About this Collection

The Bess Lomax Hawes collection is comprised of papers, photographs, and audiovisual materials relating to the career and personal life of folk arts administrator, folklorist, ethnomusicologist, filmmaker, musician, and teacher Bess Lomax Hawes, most from 1960-2001. It includes work produced by Hawes when she was a professor at San Fernando Valley State College in Northridge, California, and as head of the National Endowment for the Arts Folk Arts Program in Washington, D.C. This presentation includes approximately 12,000 manuscripts including writings, correspondence, and business records.

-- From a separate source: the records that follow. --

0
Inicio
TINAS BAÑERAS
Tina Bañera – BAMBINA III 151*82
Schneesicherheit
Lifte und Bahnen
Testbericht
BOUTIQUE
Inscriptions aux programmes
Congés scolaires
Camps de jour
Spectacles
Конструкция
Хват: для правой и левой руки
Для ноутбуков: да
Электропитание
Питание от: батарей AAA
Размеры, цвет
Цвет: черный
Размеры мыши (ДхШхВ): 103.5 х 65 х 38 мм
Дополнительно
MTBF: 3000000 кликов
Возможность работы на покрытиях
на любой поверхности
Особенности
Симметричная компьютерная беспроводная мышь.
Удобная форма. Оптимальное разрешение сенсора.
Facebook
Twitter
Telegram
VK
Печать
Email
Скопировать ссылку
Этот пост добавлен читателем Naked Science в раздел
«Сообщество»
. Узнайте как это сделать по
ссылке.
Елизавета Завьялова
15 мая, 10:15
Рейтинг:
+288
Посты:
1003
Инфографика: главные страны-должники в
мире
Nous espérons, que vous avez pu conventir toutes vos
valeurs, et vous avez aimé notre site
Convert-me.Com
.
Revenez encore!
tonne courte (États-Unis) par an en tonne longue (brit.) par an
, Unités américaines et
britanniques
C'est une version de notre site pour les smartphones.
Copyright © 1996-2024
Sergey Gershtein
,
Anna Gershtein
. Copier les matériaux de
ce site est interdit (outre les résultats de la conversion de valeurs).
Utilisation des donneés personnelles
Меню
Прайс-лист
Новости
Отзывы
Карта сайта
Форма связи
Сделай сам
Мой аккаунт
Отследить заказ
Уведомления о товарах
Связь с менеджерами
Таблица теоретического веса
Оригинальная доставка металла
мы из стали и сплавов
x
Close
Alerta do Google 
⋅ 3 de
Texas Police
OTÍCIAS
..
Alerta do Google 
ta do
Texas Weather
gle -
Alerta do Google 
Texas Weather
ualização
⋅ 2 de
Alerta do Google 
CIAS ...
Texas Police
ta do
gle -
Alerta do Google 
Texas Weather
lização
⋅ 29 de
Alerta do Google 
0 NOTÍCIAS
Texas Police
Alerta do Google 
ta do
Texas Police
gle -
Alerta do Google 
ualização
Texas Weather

Bess Lomax Hawes (1921-2009) was a folklorist, teacher, musician, writer, filmmaker, and folk arts administrator. Named for her mother, Bess Brown Lomax, she was exposed at a young age to folk music performance and fieldwork through her father, John A. Lomax, and brother, Alan Lomax. After graduating from Bryn Mawr College in 1941, she moved to New York City, where she performed with the Almanac Singers, including Pete Seeger, Woody Guthrie, artist Butch Hawes (who later became her husband), and others. In 1952, Hawes moved with her family to California, where she taught guitar and courses in folklore and anthropology at San Fernando Valley State College (now California State University, Northridge). As professor, she wrote a number of academic papers and was an active participant in the California Folklore Society, where she served as president from 1971-1973. While on the faculty at San Fernando Valley State, Hawes completed her M.A. in folklore from the University of California, Berkeley. In 1977, Hawes moved to Washington, D.C., to serve as head of the Folk Arts Program at the National Endowment for the Arts, and stayed on for a fifteen-year tenure. At the NEA she raised the public profile of the folk arts, establishing apprenticeship and other grant programs to support folk artists with skills as varied as music and dance, basketmaking, and pottery. A crowning achievement at the NEA was the establishment of the National Heritage Fellowship program to honor folk artists for lifetime achievement and contributions to traditional arts in the United States. Hawes traveled widely for her work at NEA, both nationally and internationally. She wrote several books: Step It Down (1972), co-authored with Bessie Jones; Brown Girl in the Ring (1997), co-authored with Alan Lomax and J.D. Elder; and Sing it Pretty (2008), a memoir. In 1993 Hawes received the National Medal of Arts from President Bill Clinton.